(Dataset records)
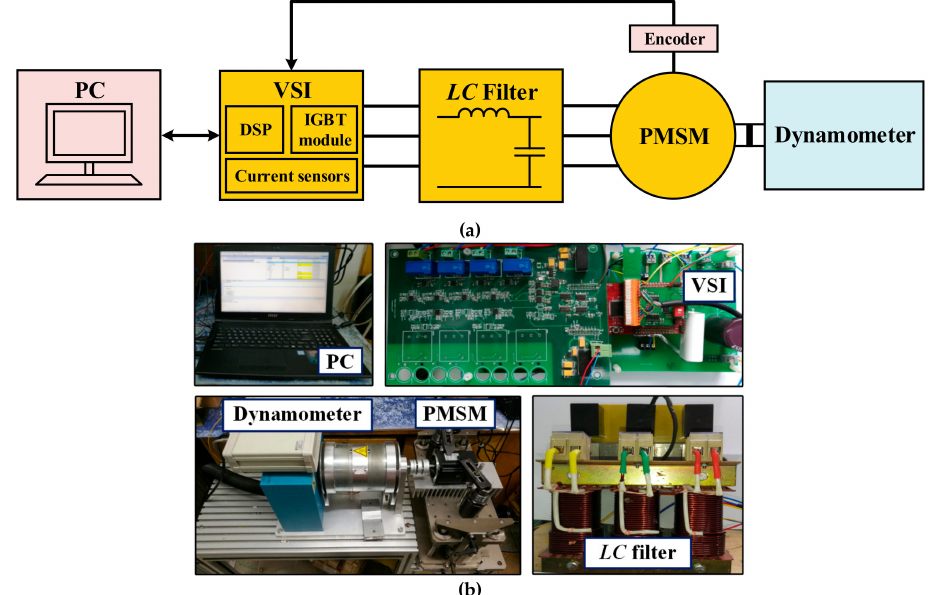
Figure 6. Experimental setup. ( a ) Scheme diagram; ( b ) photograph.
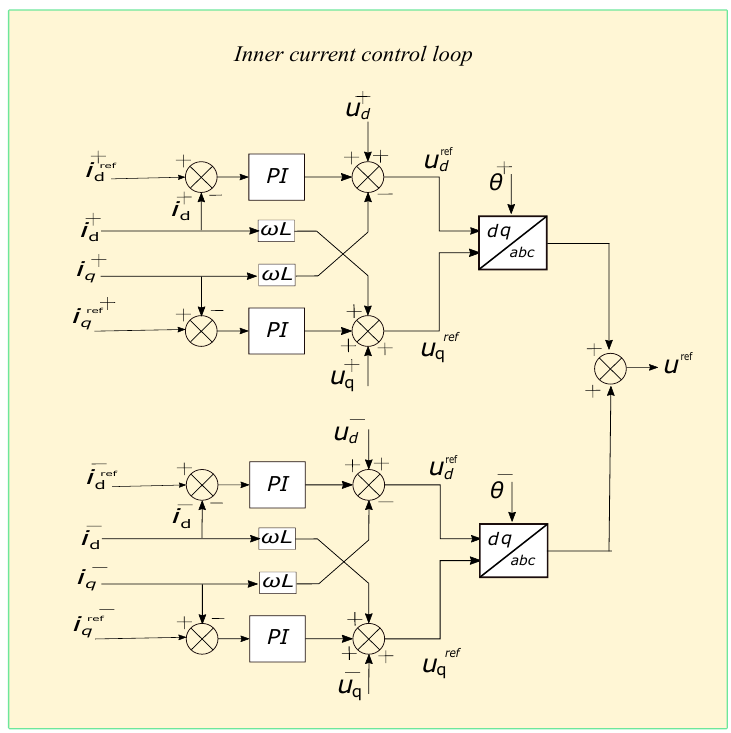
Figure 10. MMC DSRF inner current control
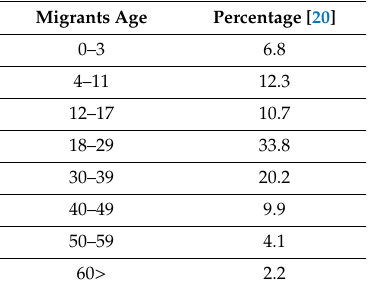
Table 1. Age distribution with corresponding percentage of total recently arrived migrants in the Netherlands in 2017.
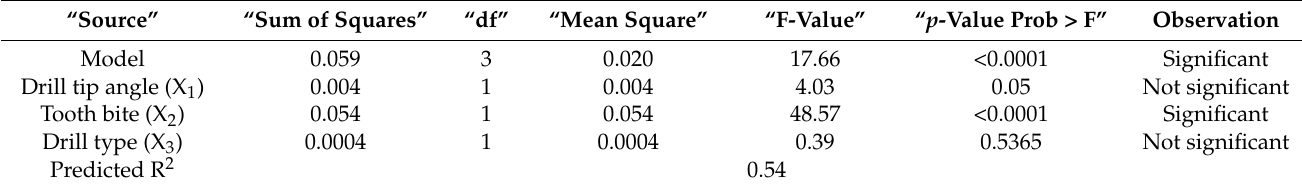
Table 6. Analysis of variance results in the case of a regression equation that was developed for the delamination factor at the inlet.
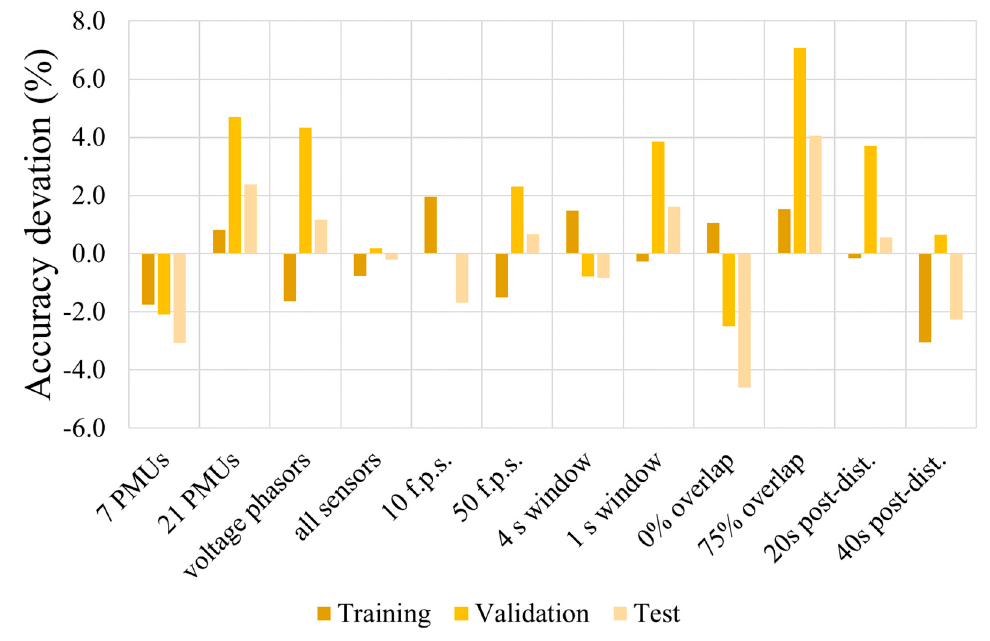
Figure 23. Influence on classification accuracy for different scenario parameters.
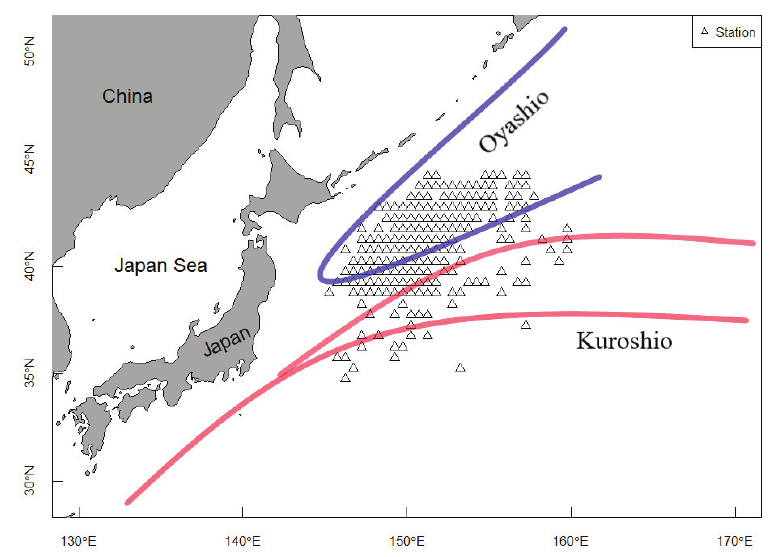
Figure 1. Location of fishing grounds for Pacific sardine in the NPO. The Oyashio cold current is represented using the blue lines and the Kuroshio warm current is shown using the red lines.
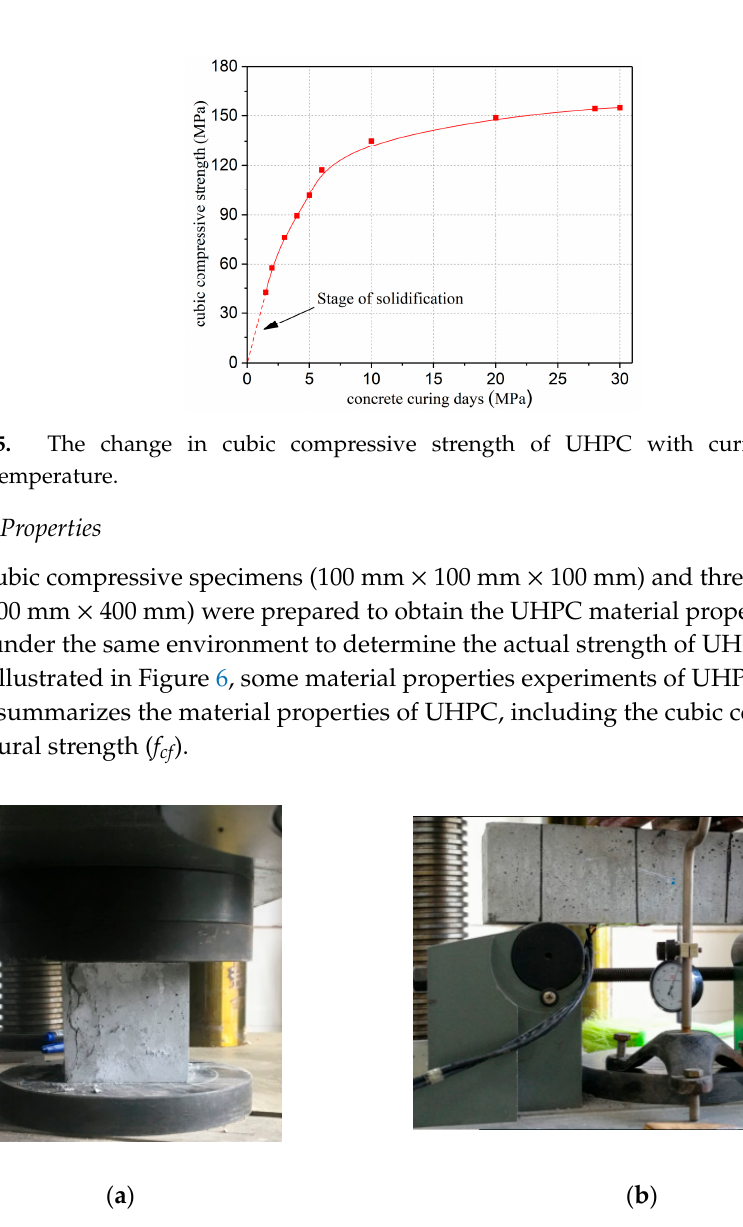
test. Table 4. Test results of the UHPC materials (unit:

* * *

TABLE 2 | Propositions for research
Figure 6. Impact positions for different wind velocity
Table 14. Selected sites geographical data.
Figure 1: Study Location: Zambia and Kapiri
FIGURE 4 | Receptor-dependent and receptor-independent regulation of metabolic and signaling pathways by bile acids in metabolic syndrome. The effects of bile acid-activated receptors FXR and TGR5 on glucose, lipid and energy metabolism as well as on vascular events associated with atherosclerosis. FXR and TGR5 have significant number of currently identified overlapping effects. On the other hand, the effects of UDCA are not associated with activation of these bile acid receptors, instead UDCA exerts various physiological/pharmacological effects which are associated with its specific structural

...

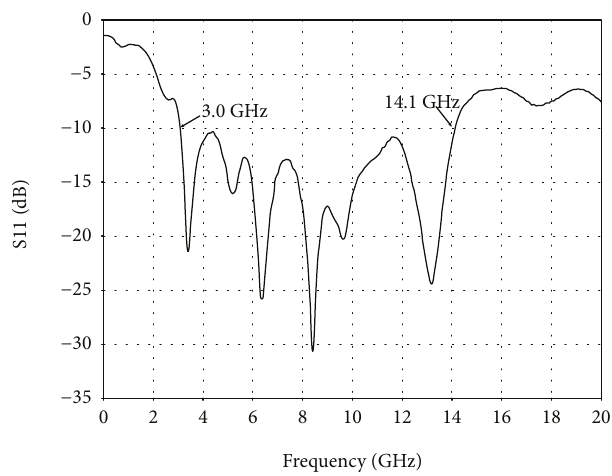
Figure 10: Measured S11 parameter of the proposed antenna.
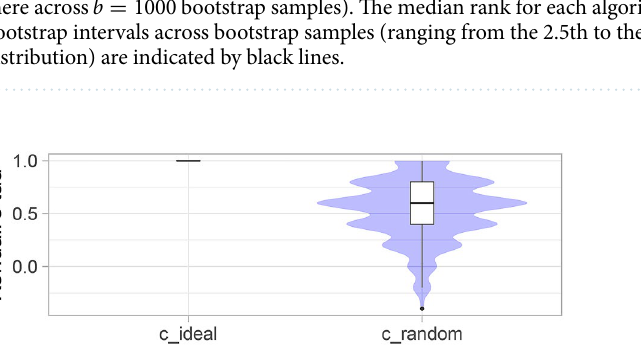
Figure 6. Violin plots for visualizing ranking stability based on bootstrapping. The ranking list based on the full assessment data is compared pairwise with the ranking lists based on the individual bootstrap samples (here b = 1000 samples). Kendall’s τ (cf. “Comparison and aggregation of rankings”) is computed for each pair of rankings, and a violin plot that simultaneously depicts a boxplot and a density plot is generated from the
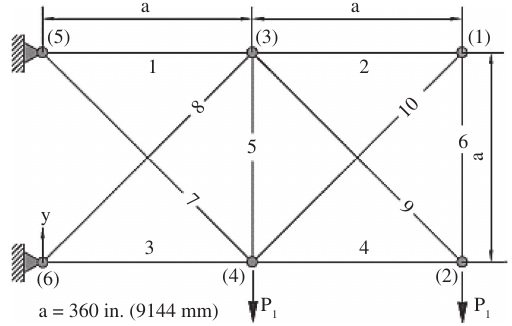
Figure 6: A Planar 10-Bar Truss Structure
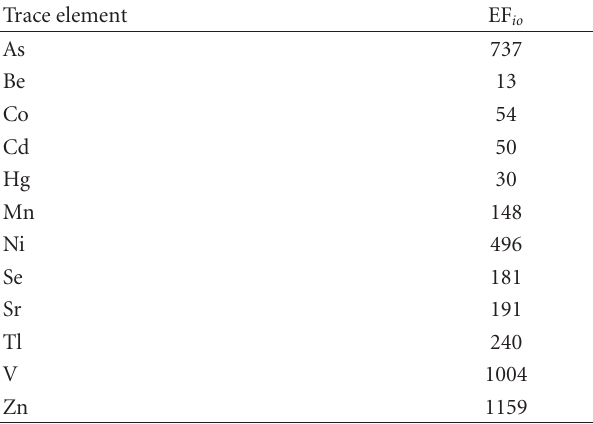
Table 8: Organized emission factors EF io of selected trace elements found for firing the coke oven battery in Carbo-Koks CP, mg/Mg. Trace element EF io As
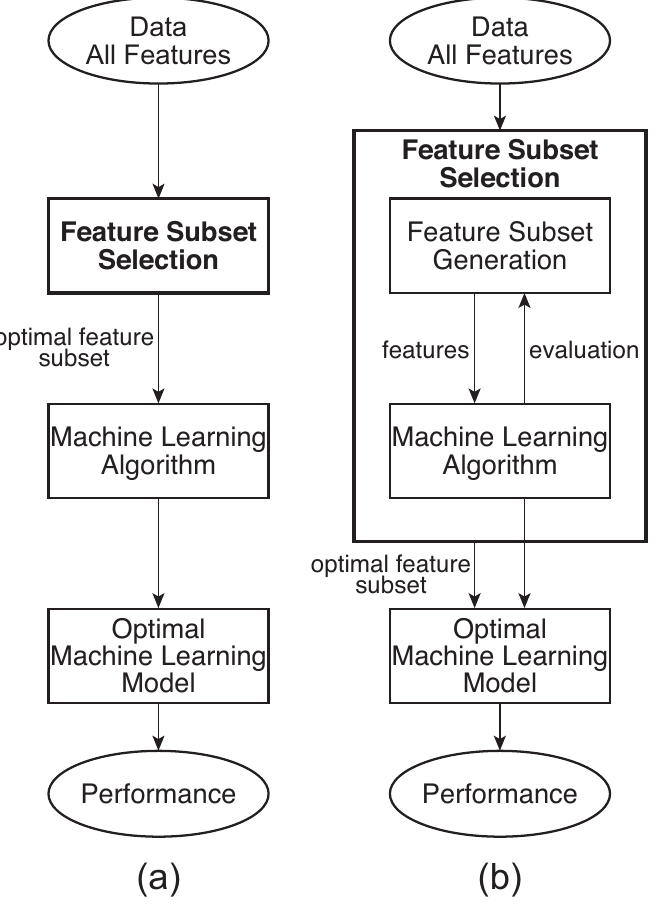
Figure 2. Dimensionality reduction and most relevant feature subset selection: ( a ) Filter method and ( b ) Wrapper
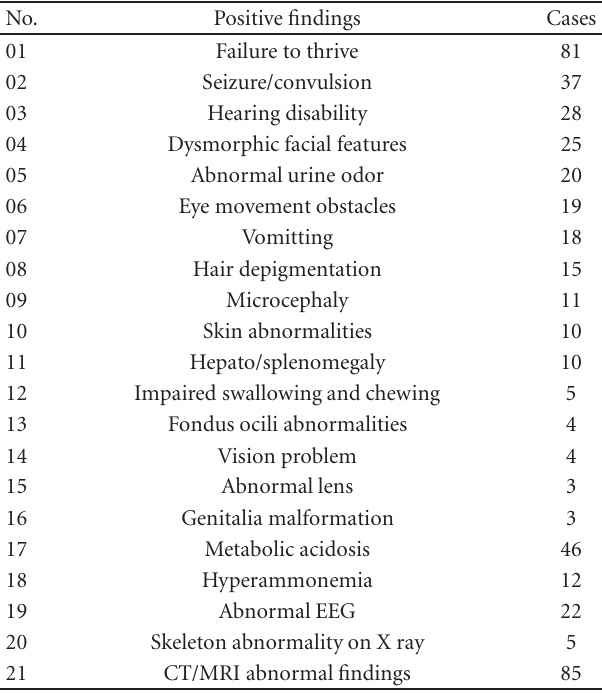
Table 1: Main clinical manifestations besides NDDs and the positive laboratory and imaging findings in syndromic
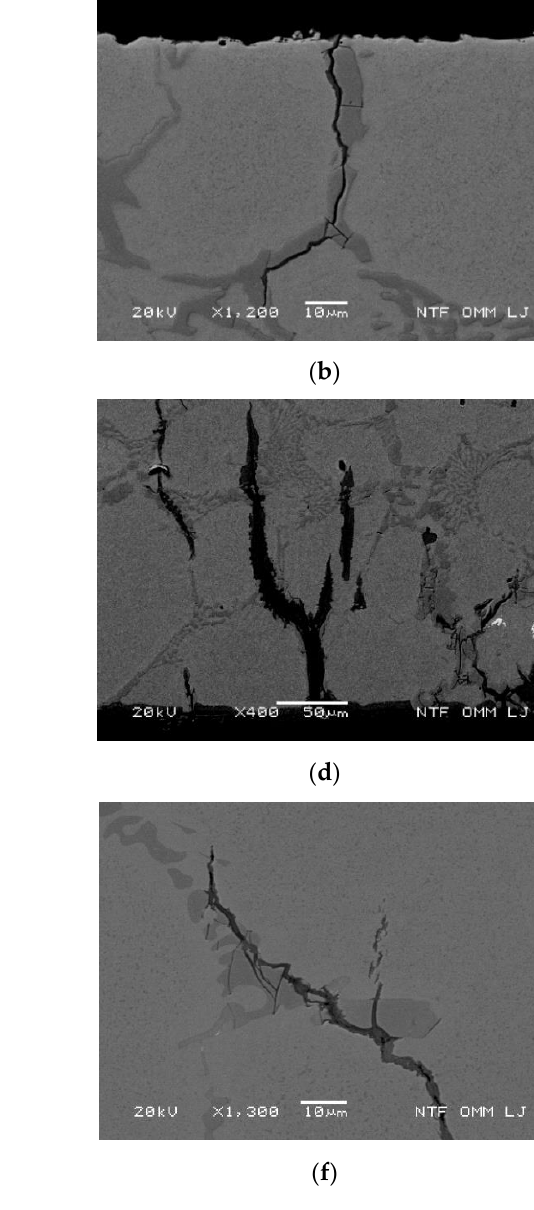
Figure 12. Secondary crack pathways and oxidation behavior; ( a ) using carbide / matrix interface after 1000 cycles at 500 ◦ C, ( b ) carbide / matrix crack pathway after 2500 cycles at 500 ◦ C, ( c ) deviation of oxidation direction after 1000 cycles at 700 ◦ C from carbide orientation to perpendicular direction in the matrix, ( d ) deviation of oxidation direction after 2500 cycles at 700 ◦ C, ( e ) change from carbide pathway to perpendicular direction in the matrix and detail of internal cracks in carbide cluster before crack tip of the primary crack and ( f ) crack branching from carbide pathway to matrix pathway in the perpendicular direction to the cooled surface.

_BRIEF_
Reproduce exactly the lines above that run from the one with "Figure 6. Experimental" to the one with "Table 1. Age", both included, leaving pictures out.

_SOLUTION FOR THIS TASK_
Figure 6. Experimental setup. ( a ) Scheme diagram; ( b ) photograph.
Figure 10. MMC DSRF inner current control
Table 1. Age distribution with corresponding percentage of total recently arrived migrants in the Netherlands in 2017.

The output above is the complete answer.